And these are but a small sampling of the continuous magnetism between Biden’s foot and mouth.
Trump’s laugh line at the Conservative Political Action Conference on Saturday that “Joe’s not going to be running the government” is actually a realistic and grave concern that will be fully fleshed out by the Trump campaign if Biden wins the nomination. A Democrat president in 2021 and beyond who is fatigued and strained by age, and possibly dementia, will be dominated and manipulated by whoever is around him, in this case the increasingly dominant and aggressive left of the party.

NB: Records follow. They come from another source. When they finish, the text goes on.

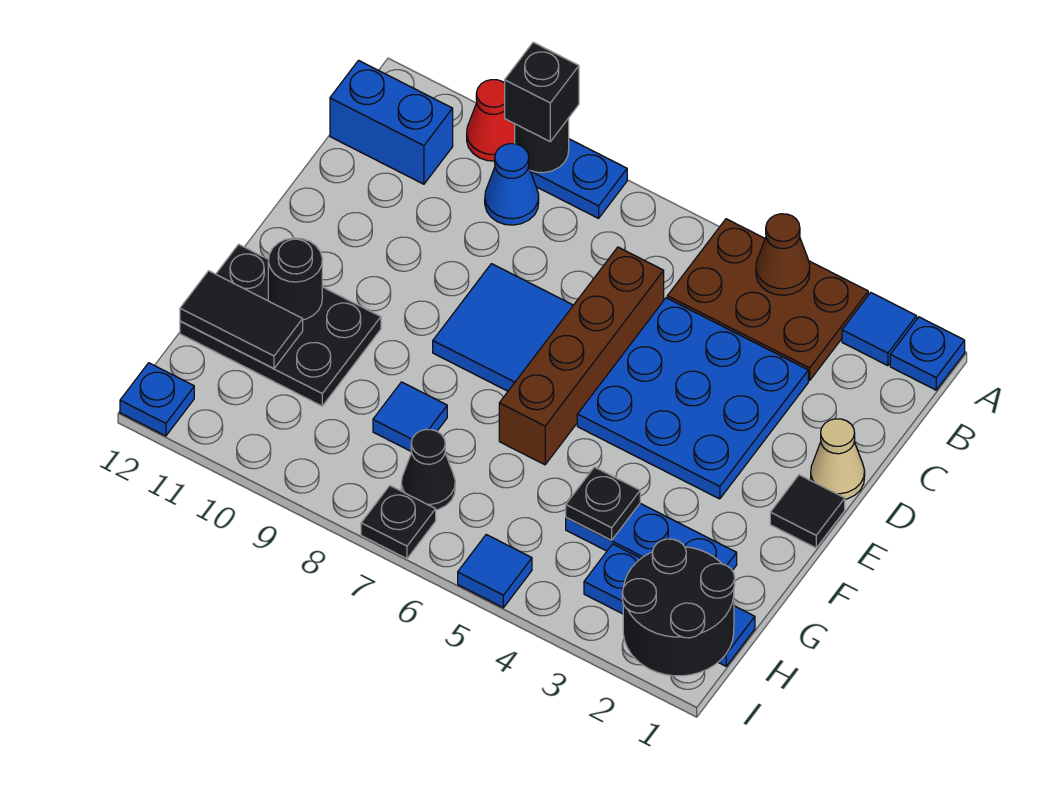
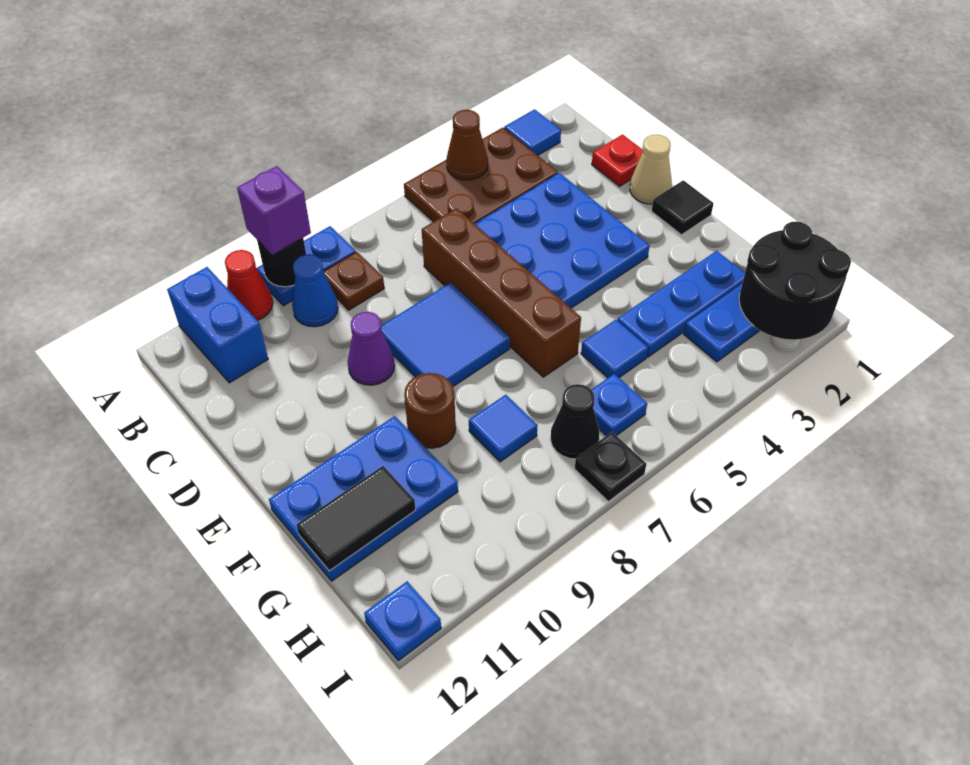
blue 1x1 plate [890,317,965,390] -> blue 1x1 plate moved to [592,374,647,436]
black 1x1 brick [505,42,579,141] -> purple 1x1 brick [237,166,311,255]
none -> brown 1x1 plate [323,252,384,310]
blue 1x2 brick [330,60,453,184] -> blue 1x2 brick turned to [167,267,268,383]
none -> red 1x1 plate [592,135,643,186]
none -> purple 1x1 cone [348,312,395,385]
none -> brown 1x1 round brick [404,373,456,448]
black 2x3 plate [180,244,381,406] -> blue 2x3 plate [269,416,458,581]
black 1x1 round brick [268,238,322,320] -> none
black 1x1 plate [566,467,640,540] -> none
blue 1x1 tile [458,535,532,608] -> blue 1x1 tile moved to [581,320,648,378]

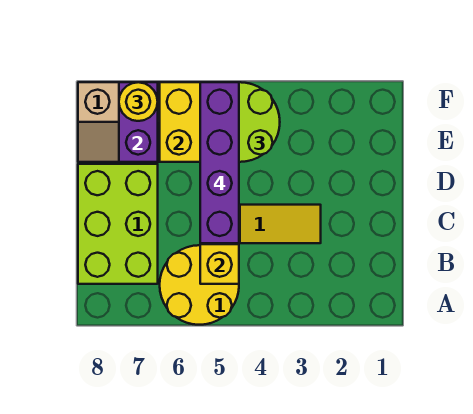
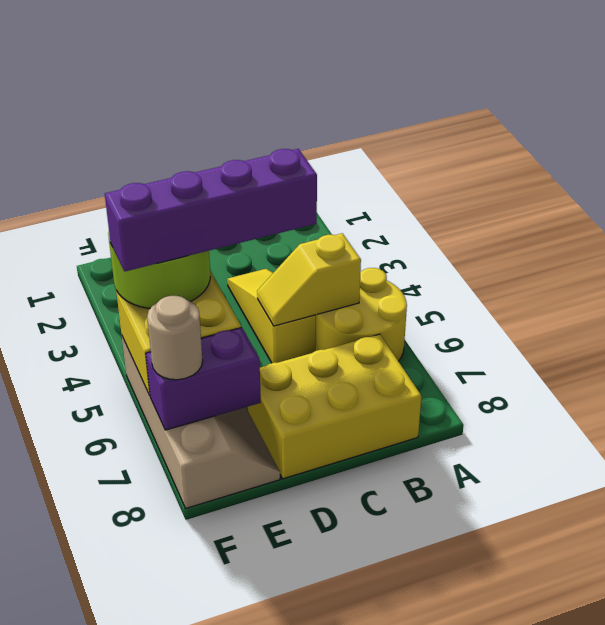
lime 2x3 brick [78,164,158,284] -> yellow 2x3 brick [247,334,421,479]
yellow 1x1 round brick [119,82,158,121] -> tan 1x1 round brick [147,296,203,380]

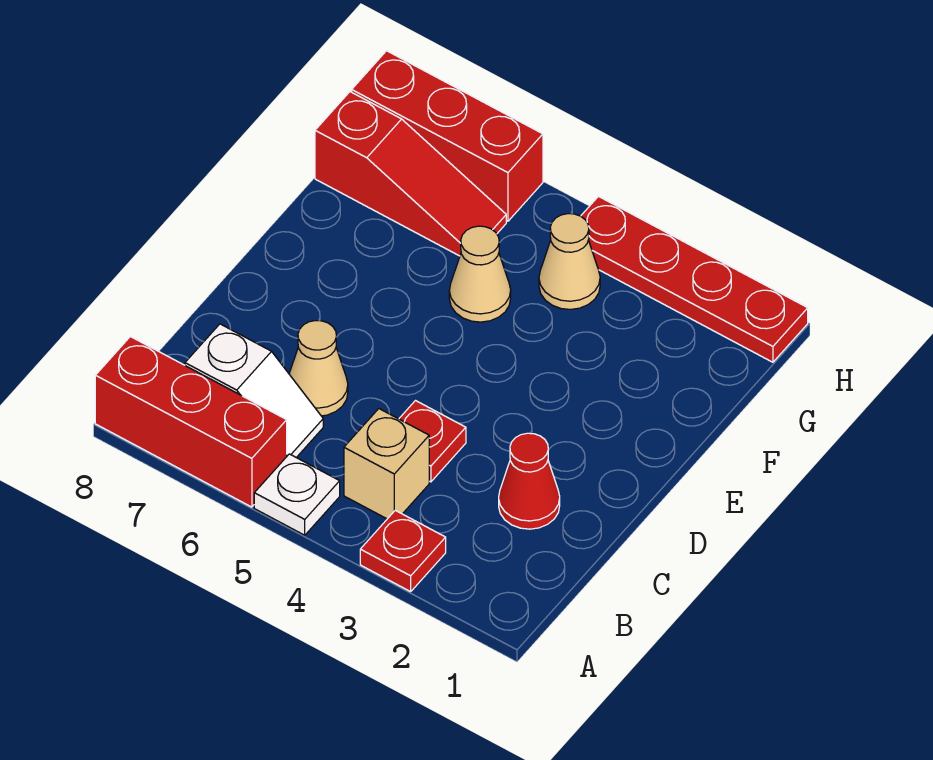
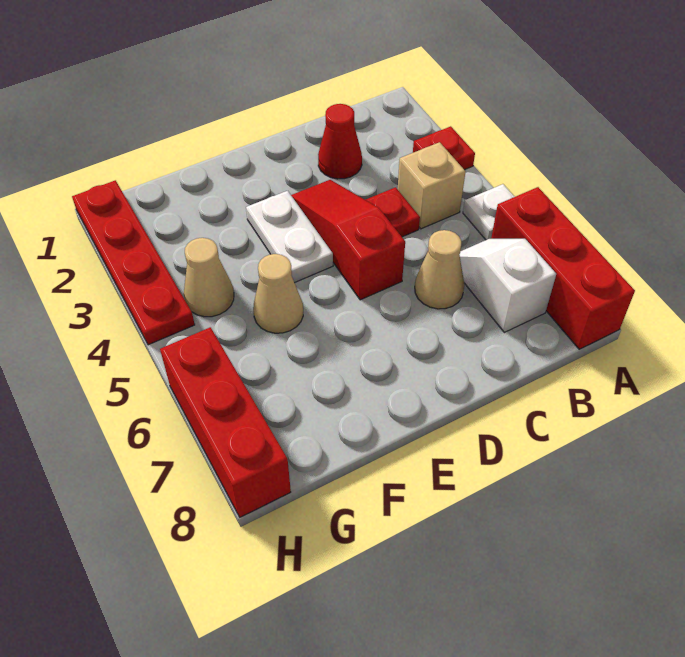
none -> white 1x2 plate [246,191,333,283]
red 1x3 slope [315,92,506,256] -> red 1x3 slope moved to [291,180,405,300]

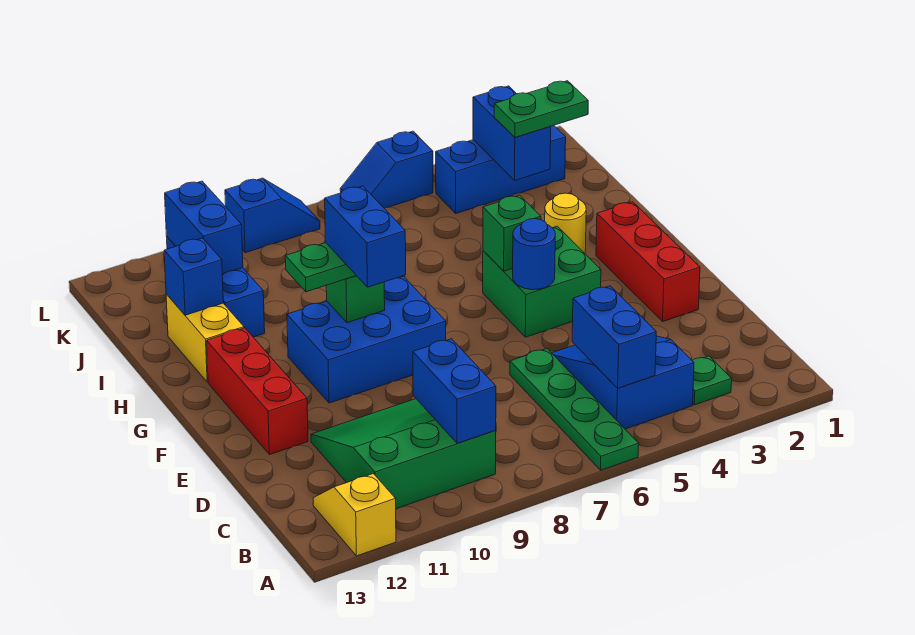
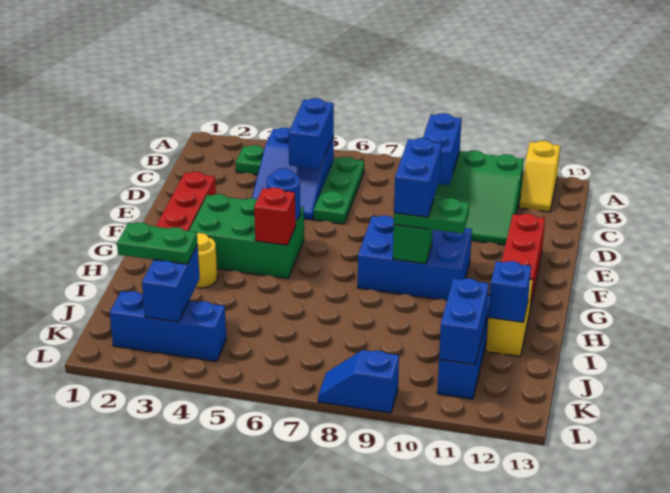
green 1x4 plate [510,349,639,470] -> green 1x3 plate [314,157,364,224]
green 2x2 brick [483,226,601,337] -> green 2x3 brick [189,194,304,279]
green 1x1 brick [483,195,541,271] -> red 1x1 brick [254,188,296,245]
blue 1x2 slope [340,131,433,208] -> none

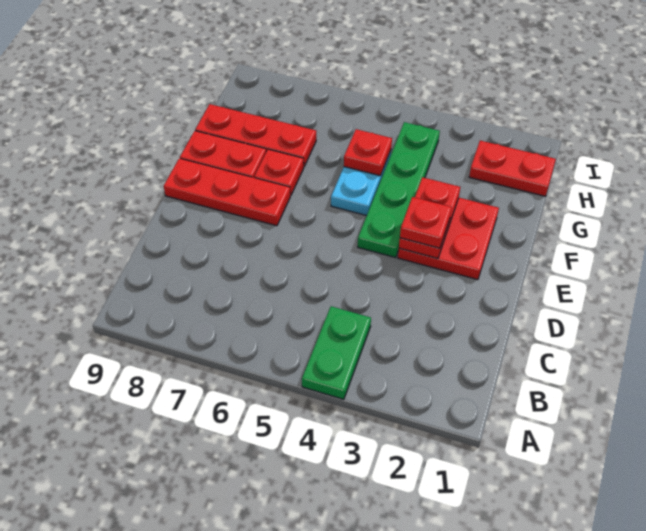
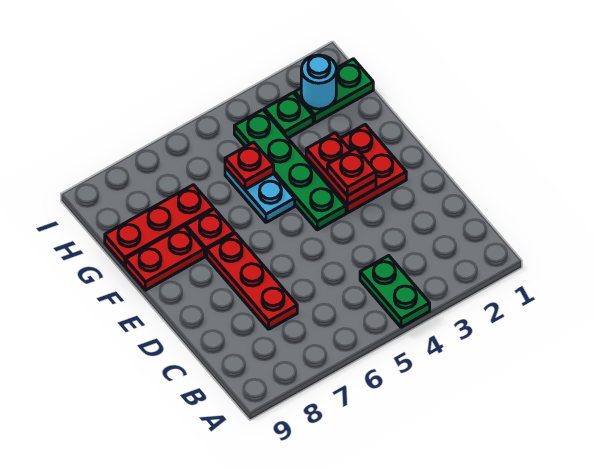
red 1x3 plate [164,158,290,226] -> red 1x3 plate turned to [207,233,297,329]
red 1x2 plate [469,141,556,196] -> green 1x2 plate [295,59,373,123]
none -> cyan 1x1 round brick [301,55,336,109]
none -> green 1x1 plate [264,93,313,138]

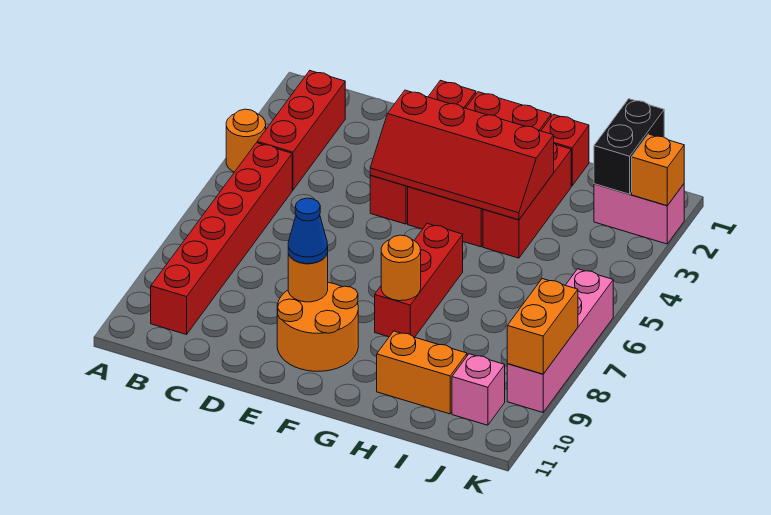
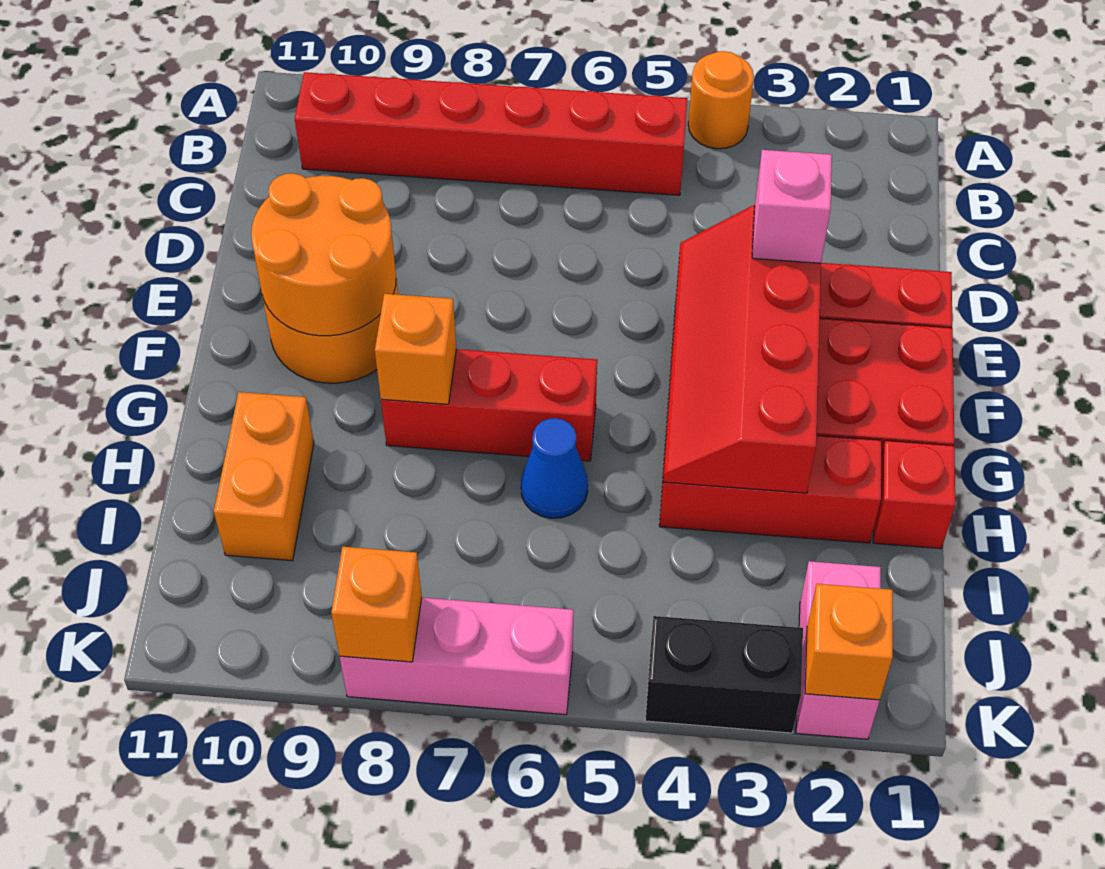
red 1x3 brick [257,71,345,190] -> none
orange 1x1 round brick [288,253,328,302] -> orange 2x2 round brick [251,173,396,336]
blue 1x1 cone [288,198,328,264] -> blue 1x1 cone moved to [521,418,588,518]
orange 1x1 round brick [381,235,421,301] -> orange 1x1 brick [375,294,456,404]
black 1x2 brick [594,99,664,194] -> black 1x2 brick moved to [645,616,803,733]
pink 1x1 brick [452,354,505,425] -> pink 1x1 brick moved to [752,150,832,263]
pink 1x4 brick [507,269,613,412] -> pink 1x3 brick [340,598,573,715]
orange 1x2 brick [507,279,578,374] -> orange 1x1 brick [331,547,422,662]

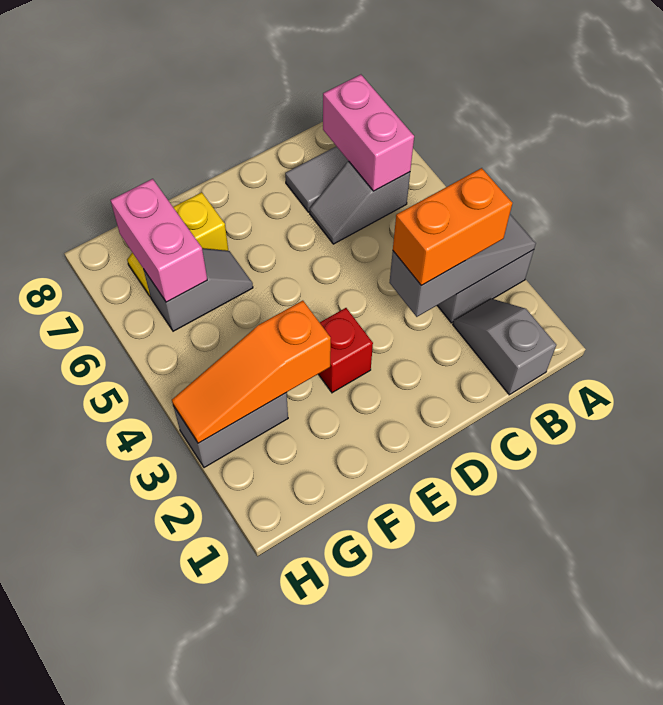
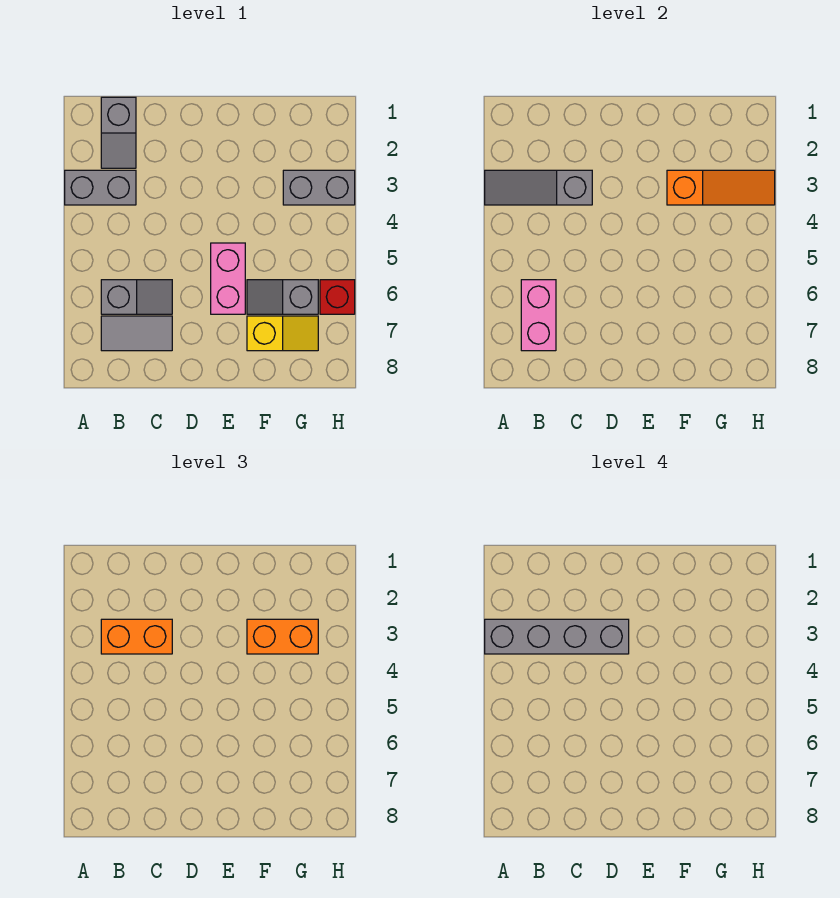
none -> grey 1x4 brick [485,619,629,654]
red 1x1 brick [318,308,373,393] -> red 1x1 brick moved to [320,280,355,314]
none -> orange 1x2 brick [247,619,318,654]
pink 1x2 brick [111,179,207,302] -> pink 1x2 brick moved to [211,243,245,314]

Sanders, though more than 14 months older than Biden, shows his age far less and is sure to be a powerful, assertive force both at this year’s Democratic convention in Milwaukee and during a Biden presidency, as will Sanders allies, ranging from Warren to Rep. Alexandria Ocasio-Cortez of New York City. Just as AOC’s “Squad” has made Nancy Pelosi’s speakership much more complicated, the forces of the left within the party, even outside Congress in the shape of ideologically driven Democrats, such as California Gov. Gavin Newsom and New York Mayor Bill de Blasio, can be expected to make it their business to bully a weak president surrounded by surrogates, handlers, and puppetmasters.
Chances are, though, it will never get that far. An anti-establishment president with an historically strong economy, one of the most loyal bases in political history, and an unprecedentedly combative style is unlikely to fall to a lifelong professional politician whose eccentricities were already legion, but is now unmistakably a shadow of his former self.
In the aftermath of the costly Battle of Asculum in the third century B.C., King Pyrrhus of Epirus famously answered the congratulations extended to him with the admonition, “If we are victorious in one more battle with the Romans, we shall be utterly ruined.” In his campaigns in the years thereafter, Pyrrhus was subjected to repeated defeat and revolt, hence the term “pyrrhic victory.” Which is exactly what seems to lie ahead in the months ahead for the warring factions of the Democratic Party if Joe Biden emerges as their alternative to Donald Trump.